▶ _WORK INSTRUCTION_: Copy whichever lines of the data hold the word "форме".

▶ _TASK MATERIAL_:
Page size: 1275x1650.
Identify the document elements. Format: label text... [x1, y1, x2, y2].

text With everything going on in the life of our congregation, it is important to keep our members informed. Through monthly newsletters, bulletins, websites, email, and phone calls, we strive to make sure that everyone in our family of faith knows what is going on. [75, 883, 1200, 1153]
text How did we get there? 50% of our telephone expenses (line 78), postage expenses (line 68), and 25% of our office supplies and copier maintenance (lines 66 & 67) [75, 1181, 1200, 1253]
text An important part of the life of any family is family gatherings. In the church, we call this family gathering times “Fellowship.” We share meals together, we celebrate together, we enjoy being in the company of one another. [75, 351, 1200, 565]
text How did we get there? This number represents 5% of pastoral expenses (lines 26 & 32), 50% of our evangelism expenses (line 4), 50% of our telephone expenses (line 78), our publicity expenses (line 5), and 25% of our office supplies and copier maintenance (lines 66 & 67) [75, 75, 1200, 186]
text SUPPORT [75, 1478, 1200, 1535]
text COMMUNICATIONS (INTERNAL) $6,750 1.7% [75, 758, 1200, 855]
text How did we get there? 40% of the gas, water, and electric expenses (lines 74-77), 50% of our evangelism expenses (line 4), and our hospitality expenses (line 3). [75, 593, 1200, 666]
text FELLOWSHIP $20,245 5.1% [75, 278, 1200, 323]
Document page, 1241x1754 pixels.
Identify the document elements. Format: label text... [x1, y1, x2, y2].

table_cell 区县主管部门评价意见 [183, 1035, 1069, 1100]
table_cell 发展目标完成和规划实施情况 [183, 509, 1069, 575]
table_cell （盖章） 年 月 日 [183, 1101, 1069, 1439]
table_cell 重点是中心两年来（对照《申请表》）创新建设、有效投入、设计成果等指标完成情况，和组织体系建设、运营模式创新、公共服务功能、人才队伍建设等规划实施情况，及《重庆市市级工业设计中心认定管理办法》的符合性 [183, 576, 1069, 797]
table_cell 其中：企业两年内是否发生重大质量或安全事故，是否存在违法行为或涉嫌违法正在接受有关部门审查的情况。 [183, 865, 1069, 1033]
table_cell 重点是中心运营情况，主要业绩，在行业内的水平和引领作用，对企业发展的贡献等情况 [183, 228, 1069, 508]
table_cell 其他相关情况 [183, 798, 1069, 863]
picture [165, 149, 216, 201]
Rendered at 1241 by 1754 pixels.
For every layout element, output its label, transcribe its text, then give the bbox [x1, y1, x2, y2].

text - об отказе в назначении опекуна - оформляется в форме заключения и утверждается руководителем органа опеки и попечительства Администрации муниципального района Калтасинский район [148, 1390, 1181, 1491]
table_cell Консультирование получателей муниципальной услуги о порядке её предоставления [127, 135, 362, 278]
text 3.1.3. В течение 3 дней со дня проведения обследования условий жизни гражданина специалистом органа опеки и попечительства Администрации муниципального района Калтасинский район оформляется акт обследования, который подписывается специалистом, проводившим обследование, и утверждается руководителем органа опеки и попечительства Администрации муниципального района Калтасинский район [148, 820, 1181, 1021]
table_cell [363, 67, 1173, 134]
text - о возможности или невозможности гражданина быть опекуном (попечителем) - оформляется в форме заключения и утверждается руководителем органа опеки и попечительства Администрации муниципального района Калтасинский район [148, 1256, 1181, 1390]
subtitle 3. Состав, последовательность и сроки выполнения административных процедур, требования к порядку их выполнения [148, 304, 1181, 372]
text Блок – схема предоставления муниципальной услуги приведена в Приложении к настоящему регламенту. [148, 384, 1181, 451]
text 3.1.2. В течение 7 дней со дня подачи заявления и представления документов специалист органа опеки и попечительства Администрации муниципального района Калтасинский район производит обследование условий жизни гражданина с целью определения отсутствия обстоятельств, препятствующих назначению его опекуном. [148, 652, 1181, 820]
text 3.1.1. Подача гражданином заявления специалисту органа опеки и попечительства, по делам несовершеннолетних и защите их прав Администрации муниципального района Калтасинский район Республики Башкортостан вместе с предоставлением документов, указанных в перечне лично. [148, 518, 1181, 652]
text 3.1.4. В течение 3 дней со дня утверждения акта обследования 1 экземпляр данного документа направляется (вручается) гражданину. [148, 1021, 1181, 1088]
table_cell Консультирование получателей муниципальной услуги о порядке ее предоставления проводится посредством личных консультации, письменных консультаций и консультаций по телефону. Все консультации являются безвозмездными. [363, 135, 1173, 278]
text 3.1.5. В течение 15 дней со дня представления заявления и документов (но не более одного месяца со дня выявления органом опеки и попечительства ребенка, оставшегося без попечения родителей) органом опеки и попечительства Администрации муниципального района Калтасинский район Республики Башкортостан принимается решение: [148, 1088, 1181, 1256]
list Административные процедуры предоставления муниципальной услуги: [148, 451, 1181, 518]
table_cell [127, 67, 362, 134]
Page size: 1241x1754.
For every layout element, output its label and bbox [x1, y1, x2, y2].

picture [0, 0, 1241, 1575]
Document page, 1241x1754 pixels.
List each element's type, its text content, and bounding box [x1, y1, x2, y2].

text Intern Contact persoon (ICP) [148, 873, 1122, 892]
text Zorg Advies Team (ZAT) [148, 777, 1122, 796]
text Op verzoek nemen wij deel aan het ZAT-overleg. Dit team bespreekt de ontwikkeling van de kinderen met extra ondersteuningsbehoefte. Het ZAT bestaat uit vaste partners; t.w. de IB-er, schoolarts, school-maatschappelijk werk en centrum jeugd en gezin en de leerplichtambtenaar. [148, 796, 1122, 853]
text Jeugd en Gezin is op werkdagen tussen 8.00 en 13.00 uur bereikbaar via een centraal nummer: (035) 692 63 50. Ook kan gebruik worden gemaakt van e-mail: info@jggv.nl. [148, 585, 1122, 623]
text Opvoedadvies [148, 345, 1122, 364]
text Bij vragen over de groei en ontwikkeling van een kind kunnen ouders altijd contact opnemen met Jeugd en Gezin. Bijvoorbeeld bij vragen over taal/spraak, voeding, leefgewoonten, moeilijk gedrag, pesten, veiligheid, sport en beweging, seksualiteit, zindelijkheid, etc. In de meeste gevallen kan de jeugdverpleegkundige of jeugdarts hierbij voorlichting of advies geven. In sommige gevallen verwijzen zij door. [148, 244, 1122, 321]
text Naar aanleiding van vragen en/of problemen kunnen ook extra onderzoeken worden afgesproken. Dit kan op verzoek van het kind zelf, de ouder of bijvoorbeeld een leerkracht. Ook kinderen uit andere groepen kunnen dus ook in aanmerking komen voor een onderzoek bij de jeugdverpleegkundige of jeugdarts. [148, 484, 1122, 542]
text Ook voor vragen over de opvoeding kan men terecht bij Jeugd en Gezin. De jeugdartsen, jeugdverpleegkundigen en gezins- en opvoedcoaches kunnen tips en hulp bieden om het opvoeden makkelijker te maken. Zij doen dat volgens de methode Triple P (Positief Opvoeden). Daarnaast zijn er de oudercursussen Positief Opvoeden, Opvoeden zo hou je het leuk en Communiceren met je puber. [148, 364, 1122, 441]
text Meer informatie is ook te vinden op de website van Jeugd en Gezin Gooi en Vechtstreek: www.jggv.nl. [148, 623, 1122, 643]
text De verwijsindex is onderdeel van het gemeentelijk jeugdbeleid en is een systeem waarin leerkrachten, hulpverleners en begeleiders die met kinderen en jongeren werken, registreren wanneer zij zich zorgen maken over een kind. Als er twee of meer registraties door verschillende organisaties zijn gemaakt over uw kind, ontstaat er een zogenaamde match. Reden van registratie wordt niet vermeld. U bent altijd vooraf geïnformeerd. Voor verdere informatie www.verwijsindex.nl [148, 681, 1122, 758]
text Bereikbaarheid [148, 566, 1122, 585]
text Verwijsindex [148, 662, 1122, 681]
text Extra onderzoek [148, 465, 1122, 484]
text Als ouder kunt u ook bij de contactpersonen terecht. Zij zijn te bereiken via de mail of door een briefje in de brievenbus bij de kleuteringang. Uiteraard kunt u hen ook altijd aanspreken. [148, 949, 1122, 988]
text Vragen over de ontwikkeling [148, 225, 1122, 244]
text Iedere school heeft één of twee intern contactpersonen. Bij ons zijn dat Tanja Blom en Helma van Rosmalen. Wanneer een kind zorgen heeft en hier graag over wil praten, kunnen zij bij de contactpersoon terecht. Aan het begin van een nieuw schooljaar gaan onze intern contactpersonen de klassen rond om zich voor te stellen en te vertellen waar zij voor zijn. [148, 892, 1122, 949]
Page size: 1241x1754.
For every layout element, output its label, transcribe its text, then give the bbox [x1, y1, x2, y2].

▶ _COMPLETED TASK_:
text - об отказе в назначении опекуна - оформляется в форме заключения и утверждается руководителем органа опеки и попечительства Администрации муниципального района Калтасинский район [148, 1390, 1181, 1491]
text - о возможности или невозможности гражданина быть опекуном (попечителем) - оформляется в форме заключения и утверждается руководителем органа опеки и попечительства Администрации муниципального района Калтасинский район [148, 1256, 1181, 1390]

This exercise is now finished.